China’s services sector experienced its slowest expansion in six months during December, according to a private-sector survey released Monday. The RatingDog China General Services PMI, compiled by S&P Global, dipped to 52.0 from 52.1 the previous month. This marks the weakest reading since June, although it remains above the 50-point threshold separating expansion from contraction. The survey indicated a softening in the growth of new business and a decline in foreign demand. RatingDog is a financial data and analysis company that provides insights on the Chinese economy. It offers a range of products and services to help investors and businesses make informed decisions.
New export business contracted after expanding the previous month, attributed mainly to a reduction in tourist numbers. Despite the slowdown, business sentiment strengthened, with expectations for improved market conditions and expansion plans in 2026 driving the sub-index to a nine-month high. Yao Yu, founder of RatingDog, noted that shrinking employment and volatile external demand continue to pose significant challenges.

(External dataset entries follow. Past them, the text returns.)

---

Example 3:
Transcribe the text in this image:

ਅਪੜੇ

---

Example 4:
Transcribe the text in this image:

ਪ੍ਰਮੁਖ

The survey revealed that companies reduced staffing levels for the fifth consecutive month, impacting both full-time and part-time workers. This contributed to a slight increase in backlogs. Input costs continued to rise for the tenth straight month, fuelled by higher raw material and labour expenses. However, firms lowered selling prices amid intensifying competition, limiting their pricing power.
The Composite Output Index, which combines manufacturing and services performance, edged up slightly to 51.3 in December from 51.2 in November. These figures come as China’s economy navigates structural challenges, including a property downturn and deflationary pressures, while aiming to meet its growth target of approximately 5% for the year.